(Montréal) Le nouveau patron du Groupe SNC-Lavalin a nommé un haut dirigeant qui sera établi au Royaume-Uni et a procédé à des changements organisationnels visant à rationaliser la société en difficulté et réduire ses risques.

La Presse canadienne

Le chef de la direction par intérim, Ian Edwards, a nommé Nigel White au poste de vice-président directeur de la surveillance de projets. Ce dernier relèvera directement du chef de la direction. M. Edwards a expliqué que la fonction de surveillance sous-tendra les quatre secteurs d’exploitation du géant de l’ingénierie et de la construction, et sera chargé d’évaluer les risques et de résoudre les problèmes liés aux projets.

Le chef de la direction, qui a été promu à la tête de l’entreprise il y a une semaine, a également annoncé que SNC intégrerait le secteur de l’énergie d’Atkins — le géant britannique de l’ingénierie que SNC a racheté en 2017 — à sa division d’infrastructure.

Selon l’analyste Derek Spronck, le changement accroît la probabilité de voir SNC céder ses activités des secteurs de la construction et des ressources pour permettre à l’entreprise de renouer avec ses racines dans l’ingénierie et la conception. Le mois dernier, la société montréalaise a annoncé son intention de cesser de soumissionner sur des contrats à prix forfaitaire et de mettre fin à ses activités dans 15 pays.

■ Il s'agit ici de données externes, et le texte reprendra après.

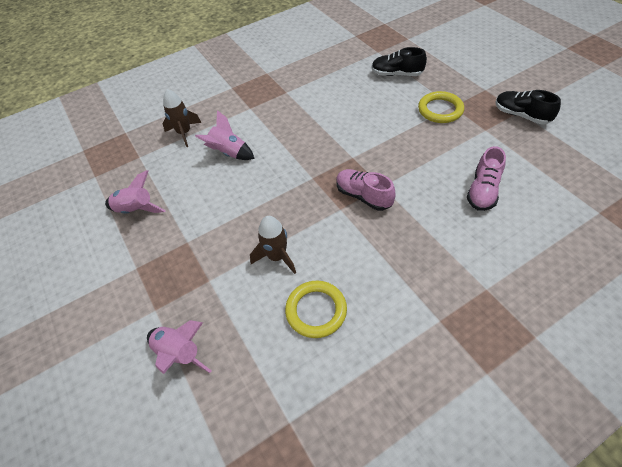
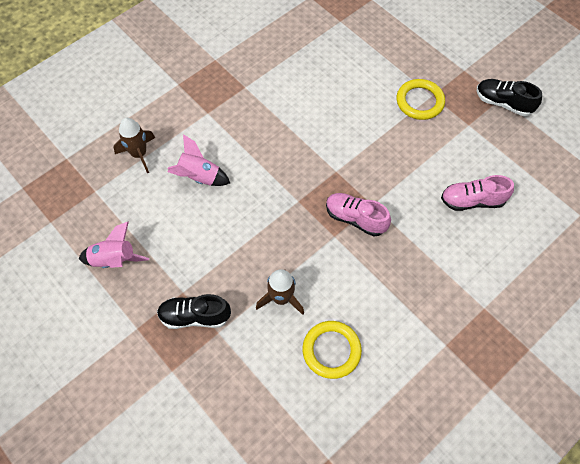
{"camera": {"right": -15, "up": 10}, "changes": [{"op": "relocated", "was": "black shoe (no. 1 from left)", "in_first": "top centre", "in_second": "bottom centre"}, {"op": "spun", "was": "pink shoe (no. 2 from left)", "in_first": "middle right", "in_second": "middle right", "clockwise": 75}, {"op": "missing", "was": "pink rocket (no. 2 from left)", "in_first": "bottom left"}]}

SNC-Lavalin a annoncé que son nouveau vice-président devrait prendre ses fonctions le 1er août après avoir quitté son poste de directeur général chez Gammon Construction, de Hong Kong. M. White possède plus de trois décennies d’expérience, dont plus de 20 ans dans l’entreprise de construction britannique Balfour Beatty.

Le poste de M. White à Londres continue de soulever des questions sur l’avenir de SNC-Lavalin au Canada, où son activité diminue depuis plusieurs années et où un procès en cours pour corruption, pour lequel une éventuelle condamnation pourrait l’empêcher de soumissionner pendant dix ans sur des contrats fédéraux.